A general solution of a differential equation includes all possible solutions and usually contains arbitrary constants. For our differential equation after rewriting it in standard form \(y^{\prime}+ \frac{2}{t} y = \frac{\sin t}{t},\; t>0\), we applied an integrating factor to solve it.
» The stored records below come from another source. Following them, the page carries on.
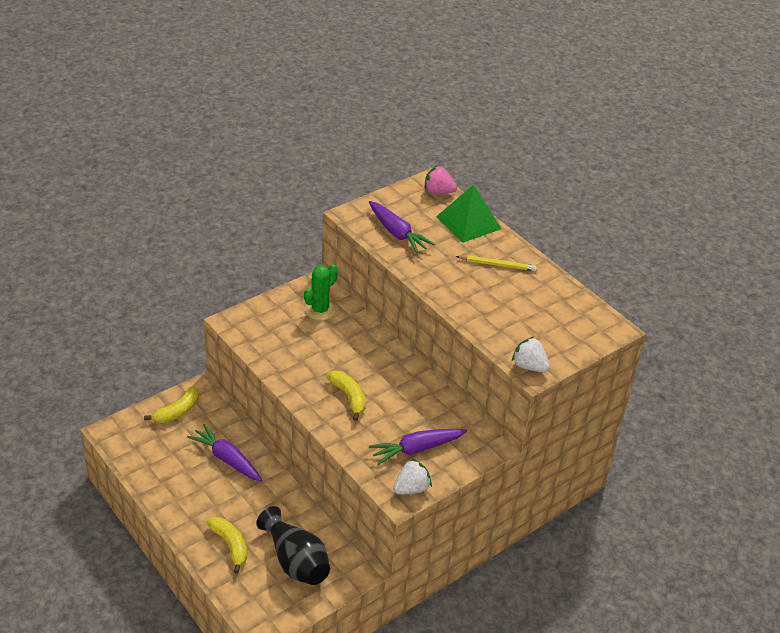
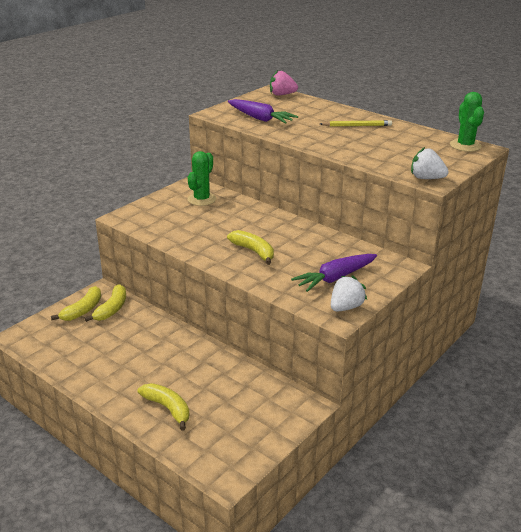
camera: 10 degrees left, 10 degrees down
purple carrot [187,424,262,481] -> none
black vase [256,506,330,585] -> none
green pyramid [436,184,501,243] -> none
none -> yellow banana [85,284,126,322]
none -> green cactus [450,92,484,152]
An integrating factor, \(\mu(t) = t^2\), was found to help convert the differential equation into an easily integrable form. After applying this factor, the equation transforms into the derivative of a product that can be easily integrated:
\[\frac{d}{dt}(t^2 y) = t \sin t\]
The integration of both sides grants us:
\[t^2 y = \int t\sin t \, dt + C\]
This leads us to the general solution:
\[y = \frac{1}{t^2} (-t\cos t + \sin t) + \frac{C}{t^2}\]

Integration by Parts

Integration by parts is a method used to integrate the product of two functions. This method transforms the integral into a simpler form that is easier to evaluate. The formula for integration by parts is given by:
\[\int u \, dv = uv - \int v \, du\]
In our exercise, when solving \(\int t \sin t \, dt\), we decided:

• \(u = t\) and \(dv = \sin t \, dt\)
• The derivatives are \(du = dt\) and \(v = -\cos t\)

Applying integration by parts, we get:
\[\int t\sin t \, dt = -t\cos t + \int \cos t \, dt\]
This solution further led to:
\[-t\cos t + \sin t + K\]
Understanding this method enhances your ability to tackle problems involving product functions in integration. This step is crucial as it allows us to express the integral required for finding the general solution.

Behavior Analysis

Behavior analysis involves studying how the solutions of the differential equation behave as time \(t\) approaches infinity. After finding the general solution
\[y = \frac{1}{t^2} (-t\cos t + \sin t) + \frac{C}{t^2}\]
we can see how each component behaves.

As \(t \to \infty\), both the term \(\frac{-t\cos t + \sin t}{t^2}\) and the constant \(\frac{C}{t^2}\) tend toward zero. This happens because the numerator remains bounded, but the denominator increases without bound, overpowering the numerator.

• The function decays towards zero.
• This aligns with predictions from the direction field.
• Understanding asymptotic behavior is critical for forecasting long-term trends.

Thus, the behavior analysis helps confirm that as \(t\to \infty\), the solutions consistently approach zero. It is consistent with what we observe in the direction field, providing both visual and analytical confirmation.